In 1959, the Schenkmans began coming up to their home on West Hill in Rochester for the summers. Known as “G.P.” (for “grand pause,” musician’s lingo for a long rest or silence in the midst of a noisy composition) the Schenkman’s property was home to many informal concerts.
“When I met Marguerite in 1993 she was 83 years old and she thought she was done with music,” Huard said, adding that Marguerite’s husband had just passed away. “But then we started playing together at the Park House elder home in Richmond and people said you should start a series.”
So they did. And that’s how the first Rochester Chamber Music Series concert came to be.
“Marguerite new everybody,” remembered Huard. “She had connections from Julliard, from the trio she used to play in with her sisters and from her husband’s orchestras… Over the years, we transformed it into something that’s lasted now 25 years.”
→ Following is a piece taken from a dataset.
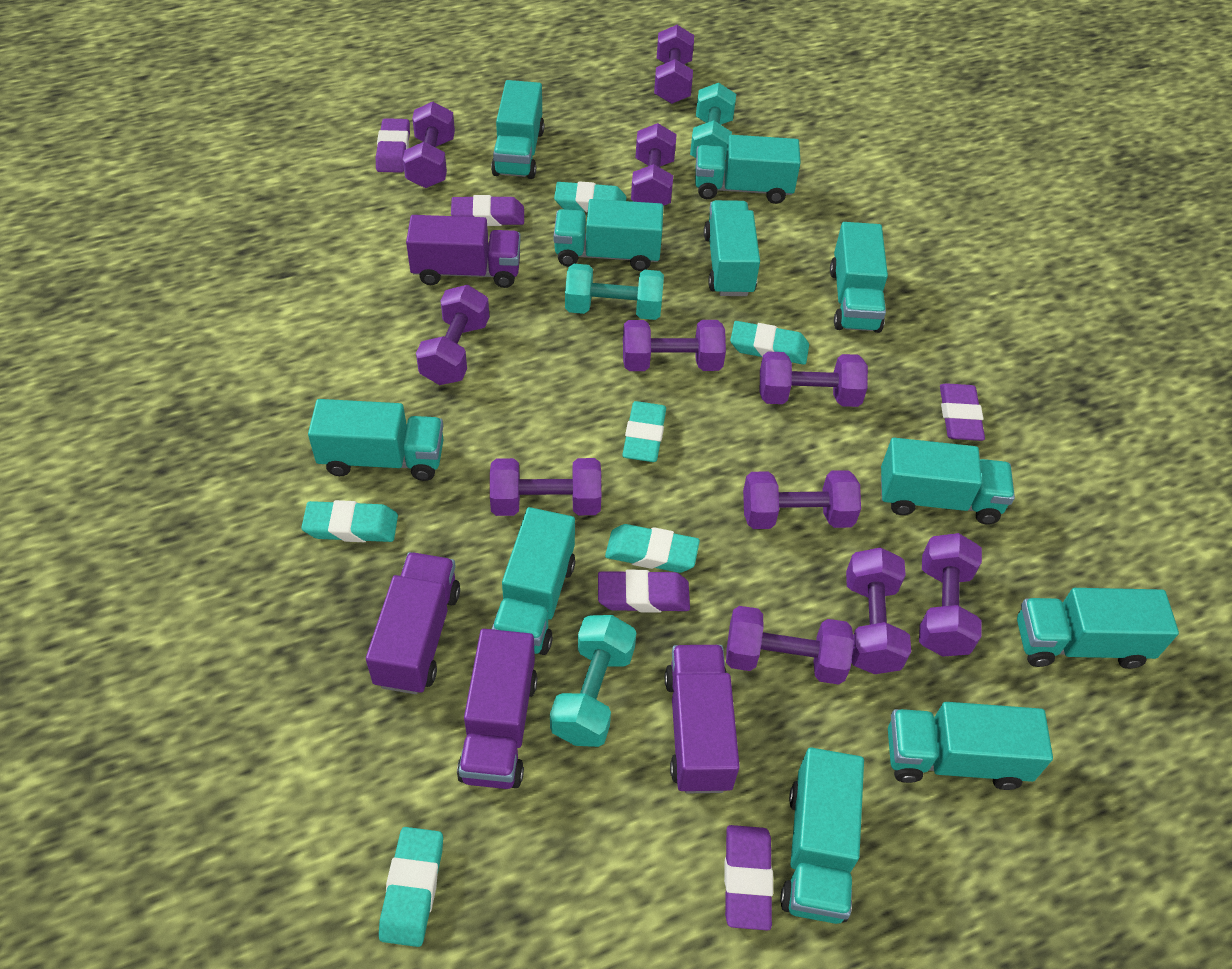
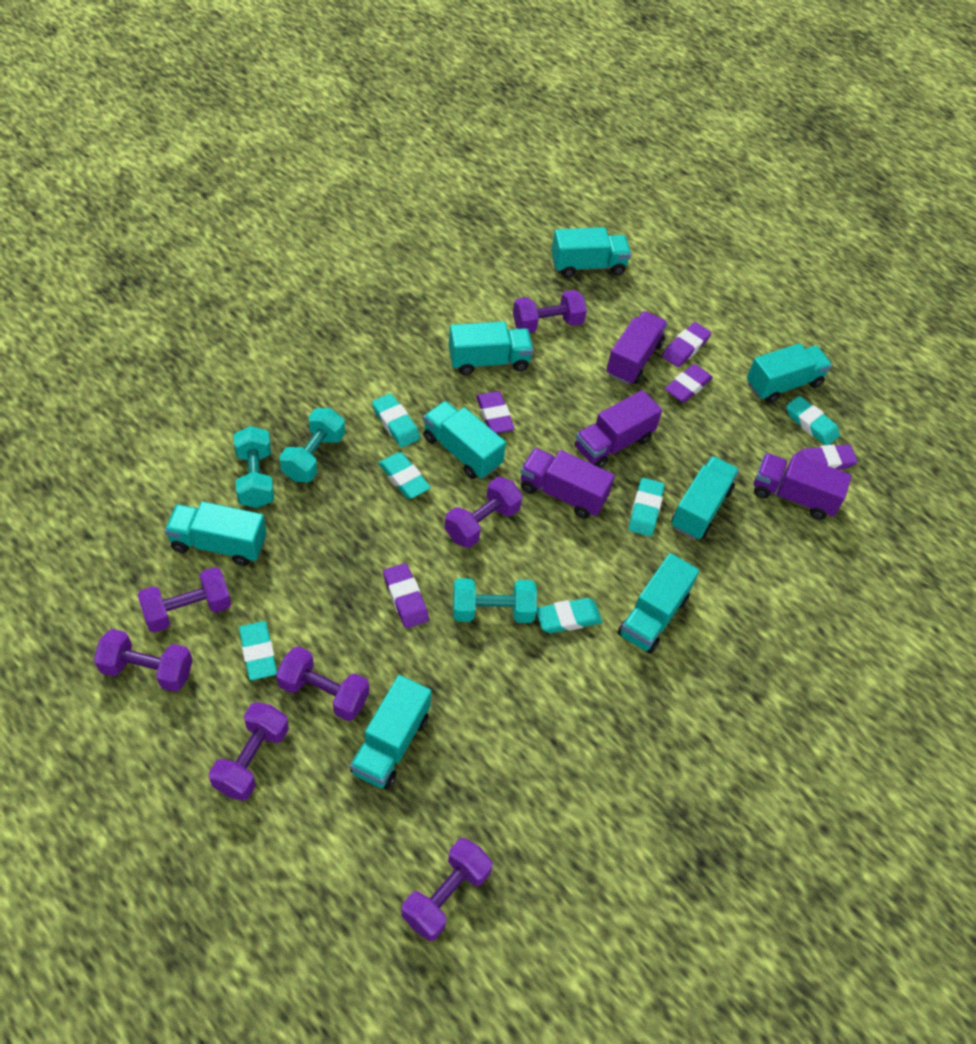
purple dumbbell: 11 -> 7
turquoise truck: 11 -> 8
CYNTHIA HUARD, ARTISTIC director of the RCMS, practices at Middlebury College where she’s been an affiliate artist, instructor and accompanist for the past 21 years.
Independent photo/Steve James
Schenkman passed away in 2003, at the age of 93.
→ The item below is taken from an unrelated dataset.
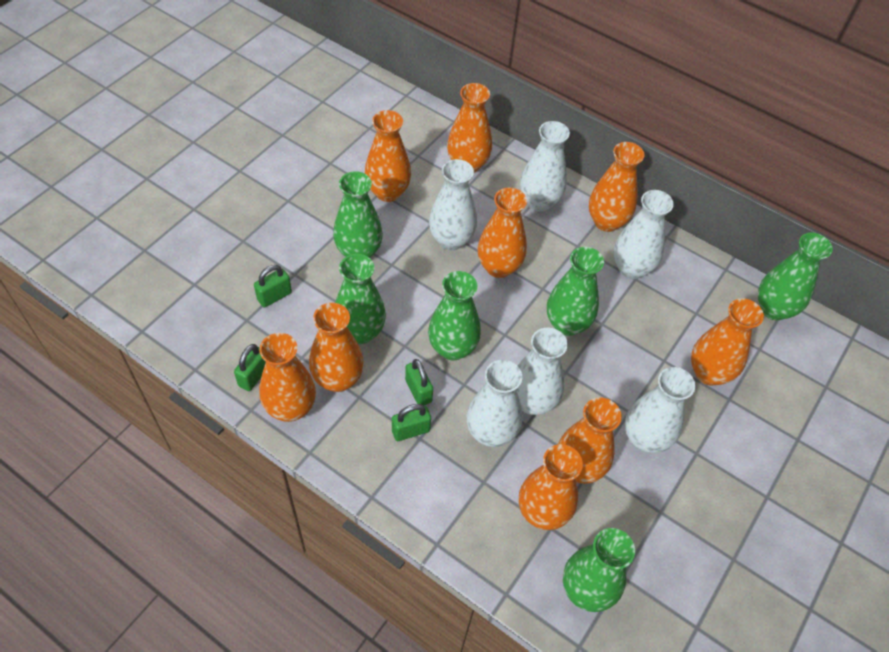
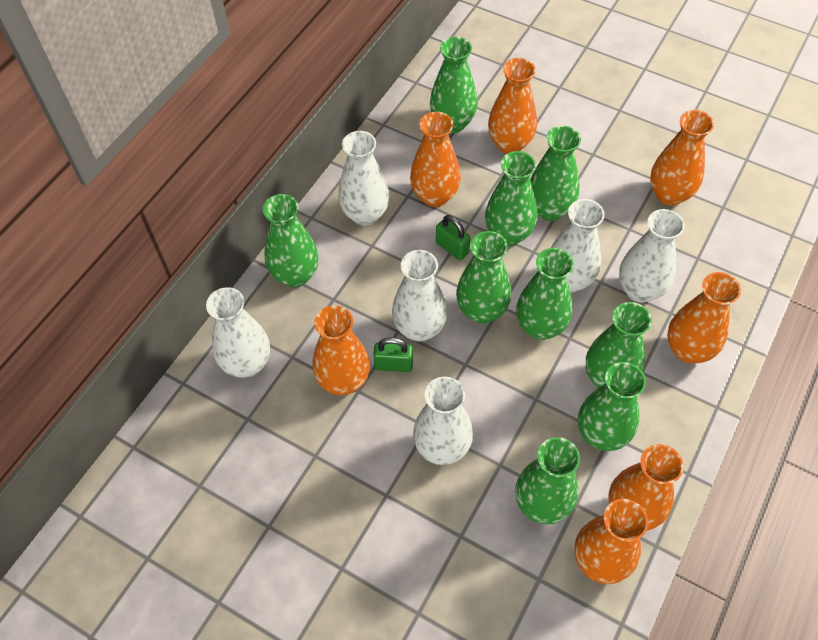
green padlock: 4 -> 2
green vase: 6 -> 9
orange vase: 9 -> 7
“Our cofounder and co-artistic directory, our soul, our violin, my mother, Marguerite Schenkman died Christmas Eve 2003. The Rochester Chamber Music Society was, and will continue to be, her legacy,” wrote her son Joe Schenkman in the 10th anniversary season program for the RCMS.
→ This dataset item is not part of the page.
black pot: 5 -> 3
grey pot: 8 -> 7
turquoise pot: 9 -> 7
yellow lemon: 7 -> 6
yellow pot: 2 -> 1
Since Schenkman’s death 15 years ago, Huard has been the solo artistic director for the RCMS and has seen the series grow each year.
“Usually we do four concerts,” she said. “But this year we have seven! It’s big.”
This year’s 25th anniversary series will open this Saturday, June 8, with a memorial concert for Joan Hutton Landis, a professor from the Curtis Institute of Music in Philly who passed away two years ago.
Following Saturday’s concert the RCMS will continue on Sunday, June 23, with a free concert by the Inora Brass Quintet at the Rochester Town Park Bandstand. Then weekly performances continue through Aug. 11.
All concerts are based on a free-will donation.
“From the very beginning we didn’t charge admission,” Huard explained. “We want people to be able to put a dollar in and feel good about it.”
Funding for the RCMS does come from donations, but Huard, who lived in Rochester for 14 years before moving to Bristol, said that raising funds isn’t usually a problem. “Everybody wants us there,” she said.
After all the RCMS has brought a lot to the White River Valley including the Green Mountain Suzuki Institute — an educational program of the RCMS now in its 15th year, for students ages 4 to 16 — RCMS Music Education Programs in the area public schools, and the annual Bach Bash — a chance for amateur musicians to play with the pros at the Hancock Town Hall.
Looking back over the years, Huard (who, by the way, has also worked for 21 years at Middlebury College as an affiliate artist, accompanist and instructor, as well as maintaining her own professional career as a pianist, harpsichordist and private instructor) is pleased.
“Being a solo performer, moving on from one show to the next — that would not feed me,” she said. “What I really like is communicating with people and creating new communities — and music is how I do that… It’s taken me so long to figure out that I am doing exactly what I’m supposed to be doing.”
Whether that’s connecting her individual students, an audience or a performer to the music, it doesn’t really matter.
“Playing music for me is all about how you can serve,” she said. “How you can help people make connections dancing, singing… whatever. It’s not about you.”
This is a season you don’t want to miss. Mark your calendars (consider leaving your cell phone at home) and take time this summer to connect with the music of Huard and the incredible talent that comes to perform for the RCMS.